Deng Tao, Huang Mengqian, Xu Kaichen, Lu Yan, Xu Yucheng, Chen Siyu, Xie Nina, Tao Qiuyue, Wu Hao, Sun Xiaobo
School of Data Science, The Chinese University of Hong Kong, Shenzhen (CUHK-Shenzhen), Shenzhen 518172, China.
Shenzhen Research Institute of Big Data, Shenzhen 518172, China.
Genomics Proteomics Bioinformatics. 2025 Jul 1. doi: 10.1093/gpbjnl/qzaf056.

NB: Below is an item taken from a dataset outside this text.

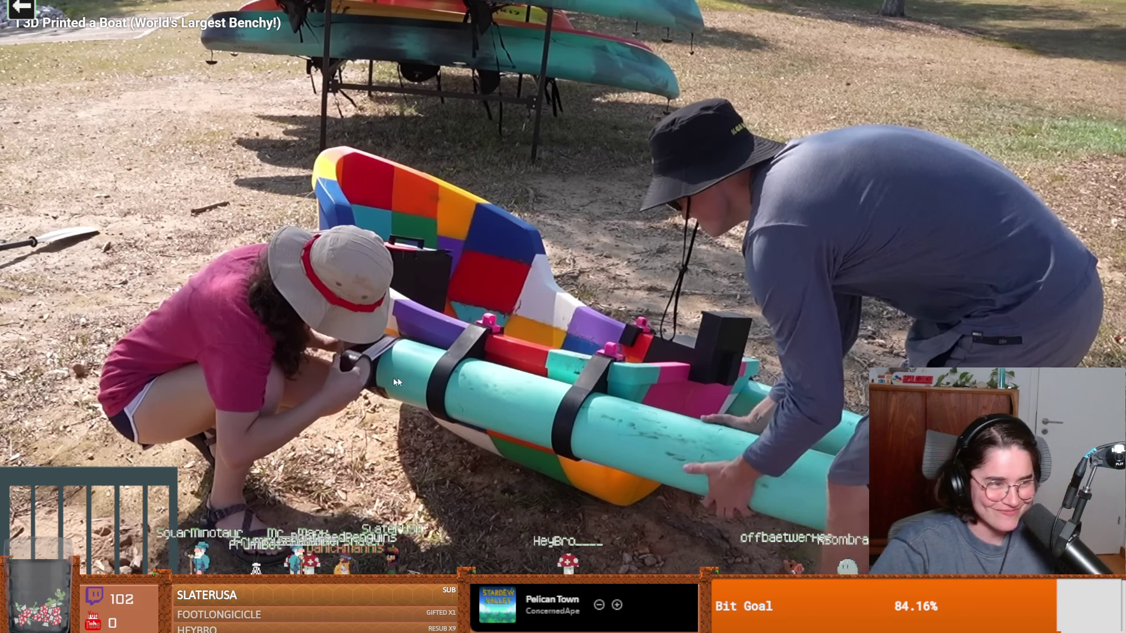
left_click(571, 404)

Identifying co-expressed genes across tissue domains and cell types is essential for revealing co-functional genes involved in biological or pathological processes. While both single-cell RNA sequencing (scRNA-seq) and spatially resolved transcriptomic (SRT) data offer insights into gene co-expression patterns, current methods typically utilize either data type alone, potentially diluting the co-functionality signals within co-expressed gene groups. To bridge this gap, we introduce muLtimodal co-Expressed GENes finDer (LEGEND), a novel computational method that integrates scRNA-seq and SRT data for identifying groups of co-expressed genes at both cell type and tissue domain levels. LEGEND employs an innovative hierarchical clustering algorithm designed to maximize intra-cluster redundancy and inter-cluster complementarity, effectively capturing more nuanced patterns of gene co-expression and spatial coherence. Enrichment and co-function analyses further showcase the biological relevance of these gene clusters, and their utilities in exploring context-specific novel gene functions. Notably, LEGEND can reveal shifts in gene-gene interactions under different conditions, furnishing insights for disease-associated gene crosstalk. Moreover, LEGEND can be utilized to enhance the annotation accuracy of both spatial spots in SRT and single cells in scRNA-seq, and pioneers in identifying genes with designated spatial expression patterns. LEGEND is available at https://github.com/ToryDeng/LEGEND.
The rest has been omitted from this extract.